Extracted records:

::::::::::

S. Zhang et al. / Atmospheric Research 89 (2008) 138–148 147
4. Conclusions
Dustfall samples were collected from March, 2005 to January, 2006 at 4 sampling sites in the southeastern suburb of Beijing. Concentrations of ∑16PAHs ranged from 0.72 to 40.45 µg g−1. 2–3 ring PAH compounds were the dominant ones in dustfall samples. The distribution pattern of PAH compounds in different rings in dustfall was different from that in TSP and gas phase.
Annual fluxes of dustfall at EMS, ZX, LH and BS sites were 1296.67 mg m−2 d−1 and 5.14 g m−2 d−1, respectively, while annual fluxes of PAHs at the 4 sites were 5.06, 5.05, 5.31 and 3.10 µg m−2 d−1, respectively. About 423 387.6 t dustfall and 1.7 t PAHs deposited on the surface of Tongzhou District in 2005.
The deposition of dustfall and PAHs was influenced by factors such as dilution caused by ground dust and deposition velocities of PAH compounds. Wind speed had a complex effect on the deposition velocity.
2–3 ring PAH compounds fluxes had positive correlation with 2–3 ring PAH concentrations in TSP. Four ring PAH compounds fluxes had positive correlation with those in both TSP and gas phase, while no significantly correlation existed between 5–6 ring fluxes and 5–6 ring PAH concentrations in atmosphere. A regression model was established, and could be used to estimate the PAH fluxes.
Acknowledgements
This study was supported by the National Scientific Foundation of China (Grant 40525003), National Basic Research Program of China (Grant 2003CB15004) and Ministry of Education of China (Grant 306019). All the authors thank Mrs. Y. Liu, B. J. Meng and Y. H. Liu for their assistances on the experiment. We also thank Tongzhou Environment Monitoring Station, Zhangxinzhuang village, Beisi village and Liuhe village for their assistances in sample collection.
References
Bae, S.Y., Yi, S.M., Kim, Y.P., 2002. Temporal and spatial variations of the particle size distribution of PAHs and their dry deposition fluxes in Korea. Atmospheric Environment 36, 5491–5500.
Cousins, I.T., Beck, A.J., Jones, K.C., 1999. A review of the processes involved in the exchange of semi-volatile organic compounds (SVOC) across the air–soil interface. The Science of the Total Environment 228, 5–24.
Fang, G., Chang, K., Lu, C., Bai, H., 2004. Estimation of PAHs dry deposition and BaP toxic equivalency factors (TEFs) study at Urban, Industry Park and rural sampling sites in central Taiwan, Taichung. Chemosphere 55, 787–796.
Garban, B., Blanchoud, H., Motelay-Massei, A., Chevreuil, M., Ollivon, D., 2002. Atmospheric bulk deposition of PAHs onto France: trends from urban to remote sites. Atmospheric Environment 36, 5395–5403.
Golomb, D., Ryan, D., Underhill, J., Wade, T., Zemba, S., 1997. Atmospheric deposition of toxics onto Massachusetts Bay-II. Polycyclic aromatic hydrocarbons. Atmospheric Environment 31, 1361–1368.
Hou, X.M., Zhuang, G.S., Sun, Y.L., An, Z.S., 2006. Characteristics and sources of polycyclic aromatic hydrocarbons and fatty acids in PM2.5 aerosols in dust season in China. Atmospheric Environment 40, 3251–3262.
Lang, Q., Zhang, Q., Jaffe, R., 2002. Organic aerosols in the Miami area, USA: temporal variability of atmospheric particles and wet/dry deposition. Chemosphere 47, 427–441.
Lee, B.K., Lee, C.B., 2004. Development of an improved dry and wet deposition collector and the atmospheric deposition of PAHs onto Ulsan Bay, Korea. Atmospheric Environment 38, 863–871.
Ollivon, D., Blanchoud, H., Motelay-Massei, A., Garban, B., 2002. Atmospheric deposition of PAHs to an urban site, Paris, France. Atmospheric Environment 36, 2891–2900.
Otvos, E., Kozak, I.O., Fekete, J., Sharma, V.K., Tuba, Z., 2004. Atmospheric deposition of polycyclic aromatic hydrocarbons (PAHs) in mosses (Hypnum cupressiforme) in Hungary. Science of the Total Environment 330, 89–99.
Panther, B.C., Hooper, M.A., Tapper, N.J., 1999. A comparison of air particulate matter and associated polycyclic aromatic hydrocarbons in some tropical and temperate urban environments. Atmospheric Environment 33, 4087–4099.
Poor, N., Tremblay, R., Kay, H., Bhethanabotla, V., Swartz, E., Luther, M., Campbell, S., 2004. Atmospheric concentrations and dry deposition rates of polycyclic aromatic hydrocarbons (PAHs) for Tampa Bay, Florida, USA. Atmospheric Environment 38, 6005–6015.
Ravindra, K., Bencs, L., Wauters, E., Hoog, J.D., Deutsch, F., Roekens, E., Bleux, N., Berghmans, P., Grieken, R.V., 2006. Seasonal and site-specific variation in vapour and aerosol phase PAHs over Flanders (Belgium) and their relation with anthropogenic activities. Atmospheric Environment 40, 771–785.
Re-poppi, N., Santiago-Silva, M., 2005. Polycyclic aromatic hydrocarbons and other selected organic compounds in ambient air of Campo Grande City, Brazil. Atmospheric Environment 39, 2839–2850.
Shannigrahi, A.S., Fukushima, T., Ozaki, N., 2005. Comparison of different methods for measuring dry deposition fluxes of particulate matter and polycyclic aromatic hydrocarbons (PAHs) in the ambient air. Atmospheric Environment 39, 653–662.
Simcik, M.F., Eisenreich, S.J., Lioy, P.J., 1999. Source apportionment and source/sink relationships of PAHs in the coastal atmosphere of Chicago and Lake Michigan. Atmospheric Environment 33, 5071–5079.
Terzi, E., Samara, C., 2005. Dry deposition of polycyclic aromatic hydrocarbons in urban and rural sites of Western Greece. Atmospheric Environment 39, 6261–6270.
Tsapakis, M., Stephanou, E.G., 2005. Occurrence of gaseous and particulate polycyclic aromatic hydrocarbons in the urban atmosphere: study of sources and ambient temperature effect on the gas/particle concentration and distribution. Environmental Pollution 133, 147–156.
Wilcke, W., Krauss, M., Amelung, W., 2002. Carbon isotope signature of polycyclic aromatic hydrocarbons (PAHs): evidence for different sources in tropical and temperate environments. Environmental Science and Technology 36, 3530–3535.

::::::::::

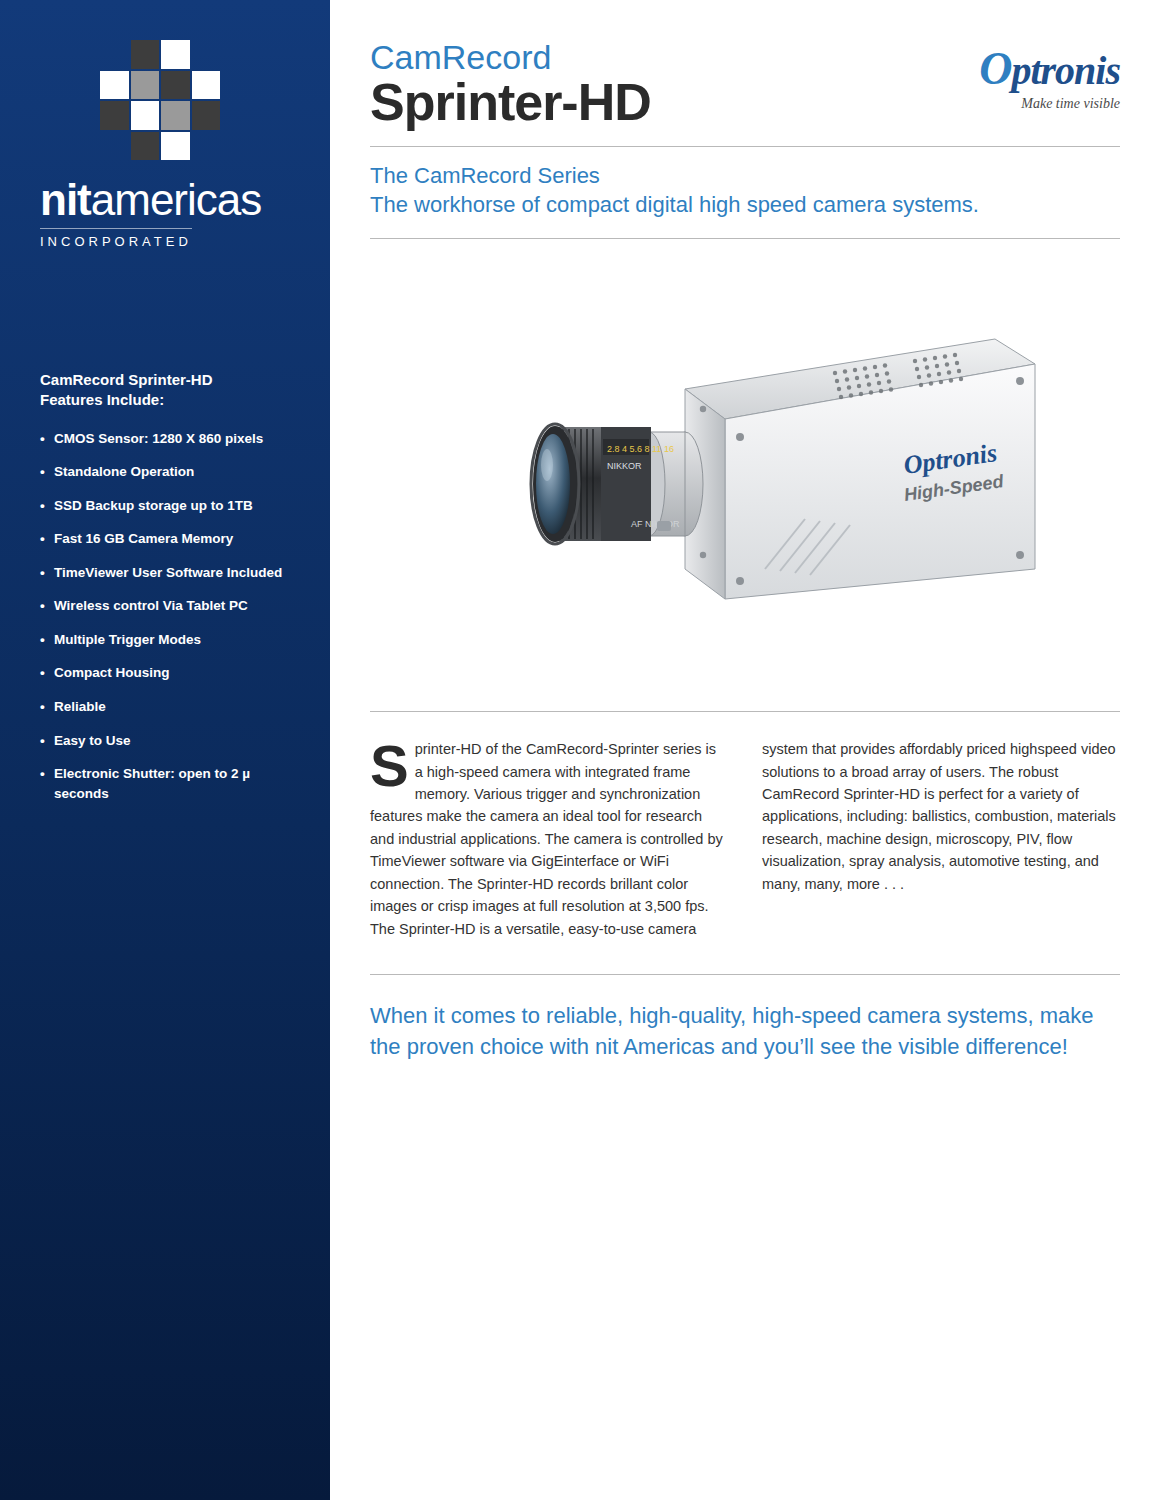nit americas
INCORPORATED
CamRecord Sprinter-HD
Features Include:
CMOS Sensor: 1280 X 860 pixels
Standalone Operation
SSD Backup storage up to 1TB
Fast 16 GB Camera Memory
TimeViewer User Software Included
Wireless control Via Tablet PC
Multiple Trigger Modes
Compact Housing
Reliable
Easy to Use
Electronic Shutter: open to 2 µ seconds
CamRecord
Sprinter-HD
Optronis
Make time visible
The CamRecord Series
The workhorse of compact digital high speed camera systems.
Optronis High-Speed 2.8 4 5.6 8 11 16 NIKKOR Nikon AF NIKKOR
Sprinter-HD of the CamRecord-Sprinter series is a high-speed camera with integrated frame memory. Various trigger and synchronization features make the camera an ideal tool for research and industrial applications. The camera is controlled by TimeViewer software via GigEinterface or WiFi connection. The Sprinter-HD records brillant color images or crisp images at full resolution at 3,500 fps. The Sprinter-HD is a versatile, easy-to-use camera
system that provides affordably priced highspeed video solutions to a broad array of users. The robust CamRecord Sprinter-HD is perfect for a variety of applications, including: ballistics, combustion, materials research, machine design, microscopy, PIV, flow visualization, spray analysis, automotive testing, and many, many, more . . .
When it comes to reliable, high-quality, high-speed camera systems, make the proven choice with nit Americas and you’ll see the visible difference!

::::::::::

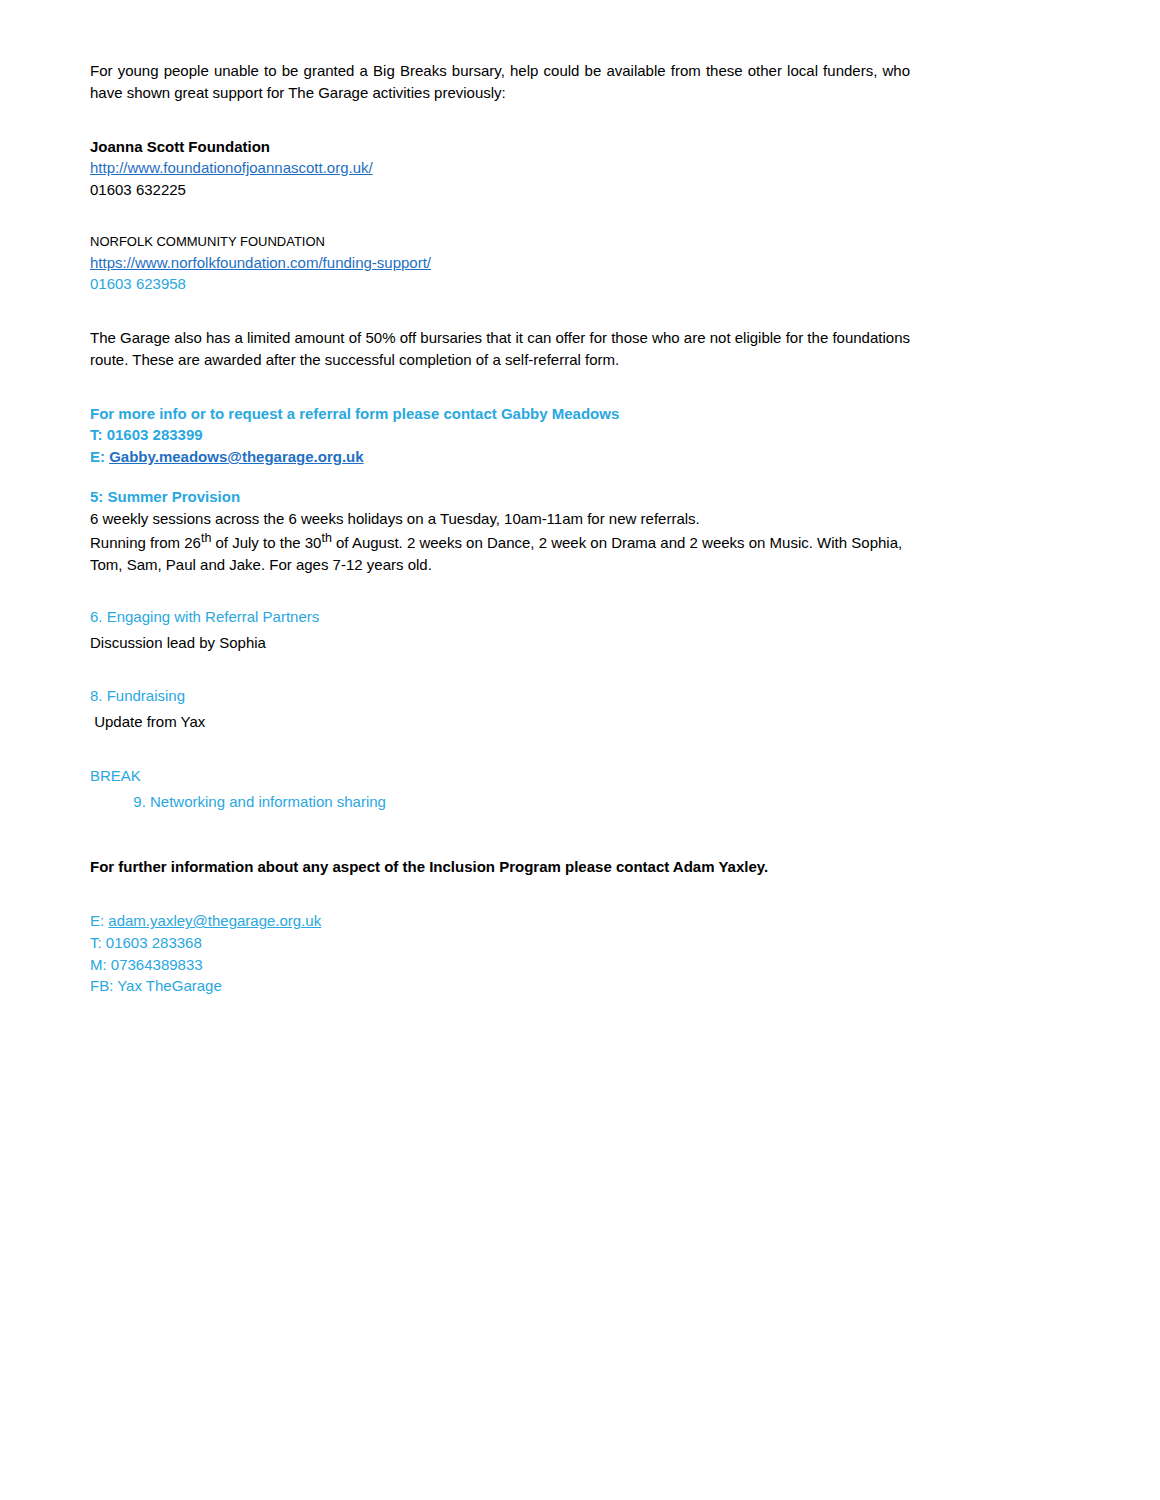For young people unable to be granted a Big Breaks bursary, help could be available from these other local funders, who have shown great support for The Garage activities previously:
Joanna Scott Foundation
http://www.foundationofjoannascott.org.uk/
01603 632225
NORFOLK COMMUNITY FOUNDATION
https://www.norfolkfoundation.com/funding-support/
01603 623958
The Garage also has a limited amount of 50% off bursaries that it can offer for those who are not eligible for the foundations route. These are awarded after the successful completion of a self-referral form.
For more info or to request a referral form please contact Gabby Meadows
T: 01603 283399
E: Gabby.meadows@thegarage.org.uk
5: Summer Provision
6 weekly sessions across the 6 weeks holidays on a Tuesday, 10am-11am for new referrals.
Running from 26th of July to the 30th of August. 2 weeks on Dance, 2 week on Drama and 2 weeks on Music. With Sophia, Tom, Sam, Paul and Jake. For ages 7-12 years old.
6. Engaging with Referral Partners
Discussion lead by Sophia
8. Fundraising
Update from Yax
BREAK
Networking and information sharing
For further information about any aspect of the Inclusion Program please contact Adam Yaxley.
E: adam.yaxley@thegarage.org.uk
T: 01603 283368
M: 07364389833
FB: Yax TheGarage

::::::::::

■ Directions ■
Using the data above, transcribe the lines that run from the line with "S. Zhang et" to the line with "4. Conclusions", both ends kept, and output nothing else.

■ Reply to the exercise ■
S. Zhang et al. / Atmospheric Research 89 (2008) 138–148 147
4. Conclusions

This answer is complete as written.